Trust is critical to healthy, strong relationships. Of its very nature, our humanity is composed of a deep need for us to rely on others. Graeme Green says, “It is impossible to go through life without trust. That is to be imprisoned in the worst cell of all … oneself”. Trust is an amazing gift we both give and receive. The question is, what does trust look like? What are the components of this gift, this trust? Where and how do we find this gift and, perhaps most importantly, keep it, don’t lose it?

Vanessa Hall, from Sydney, published a little book in 2007 called ‘The Simple Truth about Trust’. She cites the ingredients of trust as: expectations, needs and promises; what she calls ENPs. “Trust is something that needs to be built”, she says.

Let’s build a Trust Bridge – in a similar form to a megalithic portal, seen in places such as Stonehenge.

One support of the bridge is expectations. We all bring expectations into our relationships based on past experiences; things we’ve learned, seen, heard, read – our entire basket of happenings. For this support of our Trust Bridge to be sturdy and reliable, we need to take the risk, to be open to vulnerability and communicate our expectations. We also need to listen to the other person’s expectations without judgment or cynicism.

The second support of the Trust Bridge is needs. Again, as humans we all have needs – and, importantly, we have the right to express those needs. That does not necessarily mean we will have all those needs met and we must accept that no one person can meet all our needs. Our needs can be basic: shelter, warmth, food, safety. They can rise to a need to belong, for respect, for love and acceptance and culminate in a need for space to grow and develop. Again, for this support to our Trust Bridge, sharing with each other our needs, exploring how we might assist in helping each other meet these needs is what ‘cements’ that vital support to the bridge.

The lintel – that which connects the two supports – is built of promises. For this lintel to do what it is supposed to – connect – we need to be able to differentiate between implicit promises and explicit promises. Implicit promises are things that are suggested or things we think we have heard. Explicit promises are clearly stated and must be honoured. We then know exactly what we are going to give/receive.

Sitting on top of the lintel, in the middle, is trust. While the two supports and the lintel, the connection, are constantly nurtured and respected, the portal stands its ground. Trust is solidified. When the foundations are not cherished, are not re-invigorated by open, non-judgemental communication, they become shaky – and trust collapses and smashes to the ground.

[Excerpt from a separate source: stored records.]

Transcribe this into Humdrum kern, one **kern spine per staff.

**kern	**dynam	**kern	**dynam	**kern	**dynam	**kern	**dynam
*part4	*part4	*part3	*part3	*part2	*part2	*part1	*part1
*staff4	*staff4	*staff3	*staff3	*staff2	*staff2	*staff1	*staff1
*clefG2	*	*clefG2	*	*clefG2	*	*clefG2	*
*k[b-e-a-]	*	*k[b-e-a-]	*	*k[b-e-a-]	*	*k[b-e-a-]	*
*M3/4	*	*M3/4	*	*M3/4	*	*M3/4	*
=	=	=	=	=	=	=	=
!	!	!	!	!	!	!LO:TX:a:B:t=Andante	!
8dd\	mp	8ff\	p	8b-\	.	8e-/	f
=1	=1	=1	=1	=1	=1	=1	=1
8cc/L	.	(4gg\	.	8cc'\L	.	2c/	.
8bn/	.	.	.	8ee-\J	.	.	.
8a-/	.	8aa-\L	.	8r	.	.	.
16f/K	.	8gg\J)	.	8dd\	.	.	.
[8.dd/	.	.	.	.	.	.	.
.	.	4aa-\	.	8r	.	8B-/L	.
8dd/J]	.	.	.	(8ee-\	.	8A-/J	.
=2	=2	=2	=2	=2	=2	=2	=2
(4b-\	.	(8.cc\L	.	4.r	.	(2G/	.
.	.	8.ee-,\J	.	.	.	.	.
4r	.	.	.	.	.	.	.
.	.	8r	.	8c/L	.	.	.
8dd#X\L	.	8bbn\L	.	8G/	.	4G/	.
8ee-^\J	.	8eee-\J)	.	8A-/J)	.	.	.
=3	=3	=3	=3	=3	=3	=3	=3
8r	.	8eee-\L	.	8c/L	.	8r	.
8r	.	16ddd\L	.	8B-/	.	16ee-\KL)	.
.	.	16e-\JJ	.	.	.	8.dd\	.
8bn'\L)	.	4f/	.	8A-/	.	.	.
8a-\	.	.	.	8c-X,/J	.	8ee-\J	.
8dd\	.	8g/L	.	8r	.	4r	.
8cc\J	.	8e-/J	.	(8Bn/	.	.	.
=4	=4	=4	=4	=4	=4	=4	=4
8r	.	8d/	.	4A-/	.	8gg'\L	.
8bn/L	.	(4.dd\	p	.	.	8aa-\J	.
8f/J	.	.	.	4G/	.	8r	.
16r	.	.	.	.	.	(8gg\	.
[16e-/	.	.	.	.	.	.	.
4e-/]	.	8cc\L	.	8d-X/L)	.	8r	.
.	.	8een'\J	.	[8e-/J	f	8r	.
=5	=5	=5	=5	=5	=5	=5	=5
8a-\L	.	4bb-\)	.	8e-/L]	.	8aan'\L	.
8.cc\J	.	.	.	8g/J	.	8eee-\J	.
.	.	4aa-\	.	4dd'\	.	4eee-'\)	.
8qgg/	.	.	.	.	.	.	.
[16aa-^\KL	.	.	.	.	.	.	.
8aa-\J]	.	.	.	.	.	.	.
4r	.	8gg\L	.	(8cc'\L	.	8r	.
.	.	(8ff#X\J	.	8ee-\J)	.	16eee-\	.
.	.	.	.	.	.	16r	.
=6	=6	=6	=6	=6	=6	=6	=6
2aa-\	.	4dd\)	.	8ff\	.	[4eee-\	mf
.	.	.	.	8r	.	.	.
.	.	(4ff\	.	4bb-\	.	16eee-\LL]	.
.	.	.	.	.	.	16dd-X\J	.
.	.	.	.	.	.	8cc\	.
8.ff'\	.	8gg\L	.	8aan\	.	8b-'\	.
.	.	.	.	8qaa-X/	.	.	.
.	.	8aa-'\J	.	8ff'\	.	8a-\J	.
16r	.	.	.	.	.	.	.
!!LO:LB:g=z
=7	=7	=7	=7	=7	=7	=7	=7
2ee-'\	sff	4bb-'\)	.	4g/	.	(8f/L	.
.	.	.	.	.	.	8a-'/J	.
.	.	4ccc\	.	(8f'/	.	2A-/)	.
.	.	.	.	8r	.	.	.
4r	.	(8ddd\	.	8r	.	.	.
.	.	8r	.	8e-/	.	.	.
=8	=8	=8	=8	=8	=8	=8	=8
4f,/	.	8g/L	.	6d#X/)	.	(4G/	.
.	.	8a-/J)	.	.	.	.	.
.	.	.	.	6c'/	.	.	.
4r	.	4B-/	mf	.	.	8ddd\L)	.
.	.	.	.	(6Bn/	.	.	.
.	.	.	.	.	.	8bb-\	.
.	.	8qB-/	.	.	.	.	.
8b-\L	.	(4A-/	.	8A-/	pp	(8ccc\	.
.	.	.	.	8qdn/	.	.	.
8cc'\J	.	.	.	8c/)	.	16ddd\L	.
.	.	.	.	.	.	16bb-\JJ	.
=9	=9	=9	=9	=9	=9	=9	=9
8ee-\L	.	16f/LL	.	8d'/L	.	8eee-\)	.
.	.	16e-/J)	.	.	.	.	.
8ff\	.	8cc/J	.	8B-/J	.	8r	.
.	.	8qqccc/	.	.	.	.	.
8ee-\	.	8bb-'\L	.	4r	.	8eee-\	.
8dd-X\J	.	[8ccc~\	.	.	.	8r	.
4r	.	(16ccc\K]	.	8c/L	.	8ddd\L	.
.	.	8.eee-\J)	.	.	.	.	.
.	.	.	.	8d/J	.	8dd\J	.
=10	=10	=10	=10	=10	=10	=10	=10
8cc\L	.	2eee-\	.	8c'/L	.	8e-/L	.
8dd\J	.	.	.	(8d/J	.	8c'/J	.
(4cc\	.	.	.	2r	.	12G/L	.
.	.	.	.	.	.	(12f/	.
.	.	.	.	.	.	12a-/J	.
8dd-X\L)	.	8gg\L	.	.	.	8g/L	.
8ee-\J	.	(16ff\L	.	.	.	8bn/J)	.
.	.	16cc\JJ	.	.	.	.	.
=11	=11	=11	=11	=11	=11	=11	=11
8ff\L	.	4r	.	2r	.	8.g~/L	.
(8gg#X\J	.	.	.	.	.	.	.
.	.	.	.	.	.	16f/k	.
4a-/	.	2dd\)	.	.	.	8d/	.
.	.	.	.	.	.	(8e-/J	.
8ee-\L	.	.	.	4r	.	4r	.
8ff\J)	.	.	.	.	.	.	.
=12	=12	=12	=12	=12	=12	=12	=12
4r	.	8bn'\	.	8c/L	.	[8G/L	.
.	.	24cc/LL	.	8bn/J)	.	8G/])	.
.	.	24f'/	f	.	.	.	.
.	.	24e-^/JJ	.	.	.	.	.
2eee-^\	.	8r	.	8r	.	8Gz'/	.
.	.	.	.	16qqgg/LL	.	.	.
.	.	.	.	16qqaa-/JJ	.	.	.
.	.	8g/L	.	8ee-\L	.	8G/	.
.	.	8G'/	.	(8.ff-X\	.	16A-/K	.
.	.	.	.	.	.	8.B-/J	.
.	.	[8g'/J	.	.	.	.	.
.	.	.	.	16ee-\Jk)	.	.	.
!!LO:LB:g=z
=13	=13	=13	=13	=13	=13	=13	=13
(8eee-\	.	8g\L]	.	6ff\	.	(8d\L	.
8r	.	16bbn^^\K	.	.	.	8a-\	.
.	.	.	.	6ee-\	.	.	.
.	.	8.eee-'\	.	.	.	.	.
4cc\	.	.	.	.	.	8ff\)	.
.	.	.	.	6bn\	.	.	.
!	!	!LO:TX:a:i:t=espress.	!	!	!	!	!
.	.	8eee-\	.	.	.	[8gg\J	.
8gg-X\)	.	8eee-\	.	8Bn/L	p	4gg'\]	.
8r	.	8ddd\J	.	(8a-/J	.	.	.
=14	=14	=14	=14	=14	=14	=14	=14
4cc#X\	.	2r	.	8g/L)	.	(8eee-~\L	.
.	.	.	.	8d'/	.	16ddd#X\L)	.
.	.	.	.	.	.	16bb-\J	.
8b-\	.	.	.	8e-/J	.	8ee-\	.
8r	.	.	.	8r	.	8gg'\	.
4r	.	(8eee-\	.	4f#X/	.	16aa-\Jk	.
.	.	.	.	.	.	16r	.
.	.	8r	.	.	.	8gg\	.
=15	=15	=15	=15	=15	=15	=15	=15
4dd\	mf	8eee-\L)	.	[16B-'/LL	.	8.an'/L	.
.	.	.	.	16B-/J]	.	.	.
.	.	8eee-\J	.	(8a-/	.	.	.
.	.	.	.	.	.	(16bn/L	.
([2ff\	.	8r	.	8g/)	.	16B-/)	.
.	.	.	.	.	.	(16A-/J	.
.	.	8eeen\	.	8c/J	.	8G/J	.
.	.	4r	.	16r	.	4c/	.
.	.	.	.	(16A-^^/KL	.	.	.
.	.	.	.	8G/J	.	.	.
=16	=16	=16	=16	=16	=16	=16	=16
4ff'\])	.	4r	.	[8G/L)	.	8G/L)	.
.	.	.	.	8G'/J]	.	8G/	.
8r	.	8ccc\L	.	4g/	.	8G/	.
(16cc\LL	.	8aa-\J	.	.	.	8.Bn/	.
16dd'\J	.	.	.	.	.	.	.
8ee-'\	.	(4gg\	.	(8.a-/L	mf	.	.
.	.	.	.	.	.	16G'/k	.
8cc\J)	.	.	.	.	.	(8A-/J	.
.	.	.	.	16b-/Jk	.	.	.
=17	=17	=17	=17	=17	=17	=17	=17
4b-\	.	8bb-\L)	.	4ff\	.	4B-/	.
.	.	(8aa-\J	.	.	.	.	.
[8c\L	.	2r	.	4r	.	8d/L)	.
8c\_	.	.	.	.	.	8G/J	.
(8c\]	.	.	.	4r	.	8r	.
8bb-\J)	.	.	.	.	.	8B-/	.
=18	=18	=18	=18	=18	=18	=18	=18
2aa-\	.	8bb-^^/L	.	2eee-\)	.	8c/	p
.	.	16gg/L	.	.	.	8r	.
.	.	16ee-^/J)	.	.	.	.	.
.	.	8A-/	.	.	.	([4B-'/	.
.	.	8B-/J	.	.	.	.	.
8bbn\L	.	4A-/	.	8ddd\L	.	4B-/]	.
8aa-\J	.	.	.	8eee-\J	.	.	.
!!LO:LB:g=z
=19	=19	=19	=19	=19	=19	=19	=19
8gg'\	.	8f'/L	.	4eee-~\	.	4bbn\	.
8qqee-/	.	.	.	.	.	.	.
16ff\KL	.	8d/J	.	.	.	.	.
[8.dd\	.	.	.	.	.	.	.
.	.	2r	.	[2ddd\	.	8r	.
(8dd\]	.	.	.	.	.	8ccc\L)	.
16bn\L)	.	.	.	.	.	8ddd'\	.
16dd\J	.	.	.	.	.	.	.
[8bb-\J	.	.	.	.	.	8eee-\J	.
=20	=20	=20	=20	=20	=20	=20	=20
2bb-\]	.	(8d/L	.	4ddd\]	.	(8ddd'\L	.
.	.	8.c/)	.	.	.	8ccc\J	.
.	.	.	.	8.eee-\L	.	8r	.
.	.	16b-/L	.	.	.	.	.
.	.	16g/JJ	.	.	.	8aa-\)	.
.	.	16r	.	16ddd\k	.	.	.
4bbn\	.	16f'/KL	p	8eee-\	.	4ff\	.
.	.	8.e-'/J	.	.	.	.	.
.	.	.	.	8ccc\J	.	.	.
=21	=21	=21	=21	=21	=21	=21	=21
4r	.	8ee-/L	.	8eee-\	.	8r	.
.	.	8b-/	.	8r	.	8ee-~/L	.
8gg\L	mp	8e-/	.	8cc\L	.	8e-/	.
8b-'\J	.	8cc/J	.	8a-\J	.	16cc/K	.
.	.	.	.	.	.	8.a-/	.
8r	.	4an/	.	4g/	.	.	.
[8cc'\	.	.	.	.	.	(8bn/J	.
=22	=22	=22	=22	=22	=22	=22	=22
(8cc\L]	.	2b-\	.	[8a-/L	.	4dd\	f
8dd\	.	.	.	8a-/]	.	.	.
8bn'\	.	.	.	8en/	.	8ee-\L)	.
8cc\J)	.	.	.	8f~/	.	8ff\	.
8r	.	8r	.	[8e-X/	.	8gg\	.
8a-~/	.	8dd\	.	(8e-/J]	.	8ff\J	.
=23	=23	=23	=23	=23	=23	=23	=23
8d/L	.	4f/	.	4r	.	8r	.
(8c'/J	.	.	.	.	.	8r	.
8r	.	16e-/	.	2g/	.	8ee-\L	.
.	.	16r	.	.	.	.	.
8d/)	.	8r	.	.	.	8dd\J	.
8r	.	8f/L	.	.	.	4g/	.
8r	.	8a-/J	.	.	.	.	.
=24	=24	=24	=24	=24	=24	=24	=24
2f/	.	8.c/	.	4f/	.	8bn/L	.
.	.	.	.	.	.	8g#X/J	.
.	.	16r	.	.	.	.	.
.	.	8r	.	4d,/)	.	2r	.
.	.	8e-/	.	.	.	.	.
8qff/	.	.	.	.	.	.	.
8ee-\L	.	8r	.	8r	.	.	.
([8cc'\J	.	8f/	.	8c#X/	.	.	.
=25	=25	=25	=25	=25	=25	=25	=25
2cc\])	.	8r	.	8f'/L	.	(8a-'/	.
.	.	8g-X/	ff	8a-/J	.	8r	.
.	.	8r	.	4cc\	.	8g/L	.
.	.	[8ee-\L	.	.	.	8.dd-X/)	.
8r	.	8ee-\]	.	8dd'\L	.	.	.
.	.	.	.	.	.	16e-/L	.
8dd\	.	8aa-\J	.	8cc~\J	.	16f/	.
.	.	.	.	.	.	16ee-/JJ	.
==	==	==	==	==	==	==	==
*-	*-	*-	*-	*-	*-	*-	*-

Your portal does need to be built; it does need to be ‘concretised’. It does not arise miraculously from the ground. If you really desire a life-giving relationship, you – as all of us – need to construct the foundation of a strong Trust Bridge, the elements of which are the ENPs: expectations, needs and promises that are acknowledged as ever changing, always evolving. And this evolution – like all growing things – requires nurture and care which is embodied in honest communication. Trust is then assembled.

Just remember – trust, itself, can never be ‘concretised’. It is always dependent on the strength of its foundations.